Data provided.
----------------
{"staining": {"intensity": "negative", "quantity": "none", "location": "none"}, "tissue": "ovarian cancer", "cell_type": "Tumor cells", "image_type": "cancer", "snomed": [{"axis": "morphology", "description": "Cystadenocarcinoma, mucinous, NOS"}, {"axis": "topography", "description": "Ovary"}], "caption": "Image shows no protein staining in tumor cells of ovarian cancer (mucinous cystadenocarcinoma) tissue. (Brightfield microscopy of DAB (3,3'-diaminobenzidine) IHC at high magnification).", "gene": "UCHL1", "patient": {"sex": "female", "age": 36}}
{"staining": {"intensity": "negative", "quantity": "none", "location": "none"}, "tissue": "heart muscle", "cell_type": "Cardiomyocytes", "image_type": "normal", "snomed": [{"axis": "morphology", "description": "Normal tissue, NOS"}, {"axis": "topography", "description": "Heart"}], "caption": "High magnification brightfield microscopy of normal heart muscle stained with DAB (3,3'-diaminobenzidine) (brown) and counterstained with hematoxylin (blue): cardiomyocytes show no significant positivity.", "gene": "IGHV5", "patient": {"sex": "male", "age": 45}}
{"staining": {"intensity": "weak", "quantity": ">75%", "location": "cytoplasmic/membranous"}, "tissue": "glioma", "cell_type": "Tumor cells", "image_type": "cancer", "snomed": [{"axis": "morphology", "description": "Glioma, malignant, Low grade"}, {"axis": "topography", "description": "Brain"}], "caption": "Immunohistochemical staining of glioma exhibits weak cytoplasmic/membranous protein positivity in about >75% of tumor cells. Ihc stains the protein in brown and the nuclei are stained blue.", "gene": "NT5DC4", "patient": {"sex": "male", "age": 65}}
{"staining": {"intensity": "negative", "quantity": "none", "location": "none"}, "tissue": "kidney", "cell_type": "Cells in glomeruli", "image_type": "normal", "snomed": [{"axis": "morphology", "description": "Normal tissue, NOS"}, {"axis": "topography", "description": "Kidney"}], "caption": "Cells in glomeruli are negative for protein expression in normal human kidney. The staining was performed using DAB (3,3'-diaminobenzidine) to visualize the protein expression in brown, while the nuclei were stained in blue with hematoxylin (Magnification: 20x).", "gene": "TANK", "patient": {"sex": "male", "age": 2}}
----------------
About this task.
Give back each line above exactly as written.

Exercise response.
{"staining": {"intensity": "negative", "quantity": "none", "location": "none"}, "tissue": "ovarian cancer", "cell_type": "Tumor cells", "image_type": "cancer", "snomed": [{"axis": "morphology", "description": "Cystadenocarcinoma, mucinous, NOS"}, {"axis": "topography", "description": "Ovary"}], "caption": "Image shows no protein staining in tumor cells of ovarian cancer (mucinous cystadenocarcinoma) tissue. (Brightfield microscopy of DAB (3,3'-diaminobenzidine) IHC at high magnification).", "gene": "UCHL1", "patient": {"sex": "female", "age": 36}}
{"staining": {"intensity": "negative", "quantity": "none", "location": "none"}, "tissue": "heart muscle", "cell_type": "Cardiomyocytes", "image_type": "normal", "snomed": [{"axis": "morphology", "description": "Normal tissue, NOS"}, {"axis": "topography", "description": "Heart"}], "caption": "High magnification brightfield microscopy of normal heart muscle stained with DAB (3,3'-diaminobenzidine) (brown) and counterstained with hematoxylin (blue): cardiomyocytes show no significant positivity.", "gene": "IGHV5", "patient": {"sex": "male", "age": 45}}
{"staining": {"intensity": "weak", "quantity": ">75%", "location": "cytoplasmic/membranous"}, "tissue": "glioma", "cell_type": "Tumor cells", "image_type": "cancer", "snomed": [{"axis": "morphology", "description": "Glioma, malignant, Low grade"}, {"axis": "topography", "description": "Brain"}], "caption": "Immunohistochemical staining of glioma exhibits weak cytoplasmic/membranous protein positivity in about >75% of tumor cells. Ihc stains the protein in brown and the nuclei are stained blue.", "gene": "NT5DC4", "patient": {"sex": "male", "age": 65}}
{"staining": {"intensity": "negative", "quantity": "none", "location": "none"}, "tissue": "kidney", "cell_type": "Cells in glomeruli", "image_type": "normal", "snomed": [{"axis": "morphology", "description": "Normal tissue, NOS"}, {"axis": "topography", "description": "Kidney"}], "caption": "Cells in glomeruli are negative for protein expression in normal human kidney. The staining was performed using DAB (3,3'-diaminobenzidine) to visualize the protein expression in brown, while the nuclei were stained in blue with hematoxylin (Magnification: 20x).", "gene": "TANK", "patient": {"sex": "male", "age": 2}}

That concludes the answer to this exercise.